[TEXT PASSAGE Boundary: Start]
In actions instituted against the state, executive authority must be
cited as a nominal defendant, otherwise the action will be
nullity.
[19] Another
condition for citation of the executive authority is that the wrong
complained of must have
been “
committed by servant of the
State acting in his capacity as such and within the scope of his
authority as such servant.
” The wrong that is the subject
matter of the present proceedings was committed by Ms Ndika in her
capacity as the prosecutor.
A prosecutor is a servant of the State.
Undoubtedly Ms Ndika, at all material times when the plaintiff
attended court during the
first appearance, was acting within the
course and scope of her authority as servant of the State. The
evidence led in this court
by Ms Ndika on behalf of the second
defendant demonstrated clearly that she is a servant of the State.
[20]
The
second defendant is the executive authority of the Department of
Justice and Correctional Services. Reference in
section 2(1)
of
State
Liability Act to
department is reference to National and Provincial
department. Therefore, the second defendant is executive authority of
the National
Department of Justice and Correctional Services. The
executive authority is cited as nominal defendant only when
proceedings are
instituted against the National and Provincial
Department. By mere citation of the second defendant it is
ascertainable that those
proceedings are brought against the National
Department of Justice and Correctional Services. The section
seemingly does not apply
to local government
[6]
.
[21] Section
179(6) of the Constitution provides that:
“
The Cabinet
member responsible for the administration of justice must exercise
final responsibility over the prosecuting authority.”
The
National Legislation contemplated in section 179(3), (4) and (7) is
National Prosecuting Authority Act 32 of 1998
. In giving effect to
the provisions of 179 of the Constitution, section 33(1) confers
power upon the Minister to exercise final
responsibility over the
prosecuting authority. The Minister is defined in the Act to mean
“
the cabinet member responsible
for administration of justice.
[TEXT PASSAGE Boundary: End]
[ENTRIES PROVIDED Boundary: Start]
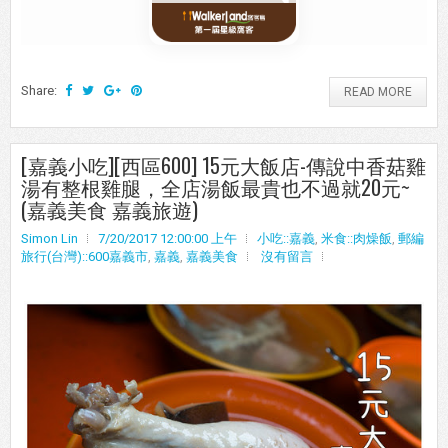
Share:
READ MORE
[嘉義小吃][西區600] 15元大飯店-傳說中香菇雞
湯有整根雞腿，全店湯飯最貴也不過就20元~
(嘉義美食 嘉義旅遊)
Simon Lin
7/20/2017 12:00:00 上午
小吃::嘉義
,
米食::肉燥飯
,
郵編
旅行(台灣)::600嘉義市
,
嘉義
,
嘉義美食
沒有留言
[ENTRIES PROVIDED Boundary: End]
[ENTRIES PROVIDED Boundary: Start]
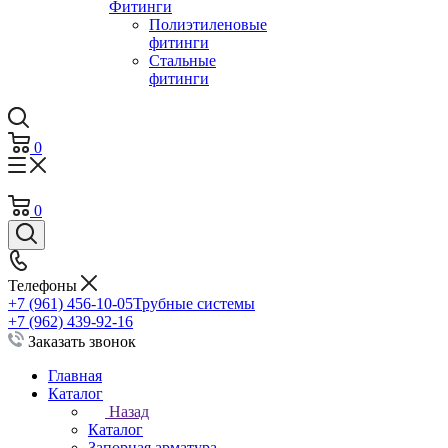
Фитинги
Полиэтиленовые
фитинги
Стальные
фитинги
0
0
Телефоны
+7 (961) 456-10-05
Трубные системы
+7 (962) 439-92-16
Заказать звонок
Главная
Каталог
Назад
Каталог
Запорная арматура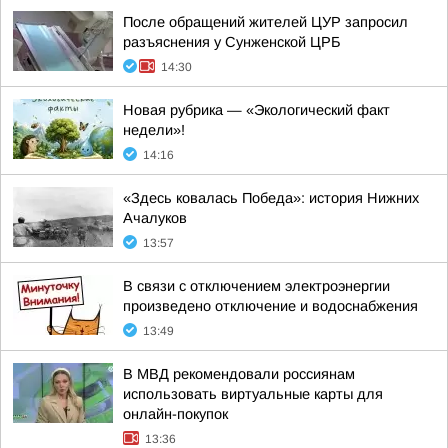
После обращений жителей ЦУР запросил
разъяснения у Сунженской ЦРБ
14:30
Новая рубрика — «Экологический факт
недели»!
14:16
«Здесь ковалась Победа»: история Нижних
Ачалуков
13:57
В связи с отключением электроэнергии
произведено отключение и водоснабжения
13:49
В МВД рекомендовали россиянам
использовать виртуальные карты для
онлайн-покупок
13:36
[ENTRIES PROVIDED Boundary: End]
PROBLEM A: List every legal instrument that the excerpt on state liability names by title.
PROBLEM B: According to the excerpt on state liability, who committed the wrong that is the subject matter of the proceedings, and in what capacity?
PROBLEM C: In the excerpt on state liability, why is it ascertainable from the mere citation of the second defendant that the proceedings are brought against the National Department of Justice and Correctional Services?

ANSWER A:
State Liability Act
Constitution
National Prosecuting Authority Act 32 of 1998

ANSWER B: Ms Ndika committed it in her capacity as the prosecutor.

ANSWER C: The executive authority is cited as nominal defendant only when proceedings are instituted against the National and Provincial Department. The second defendant is the executive authority of the National Department of Justice and Correctional Services.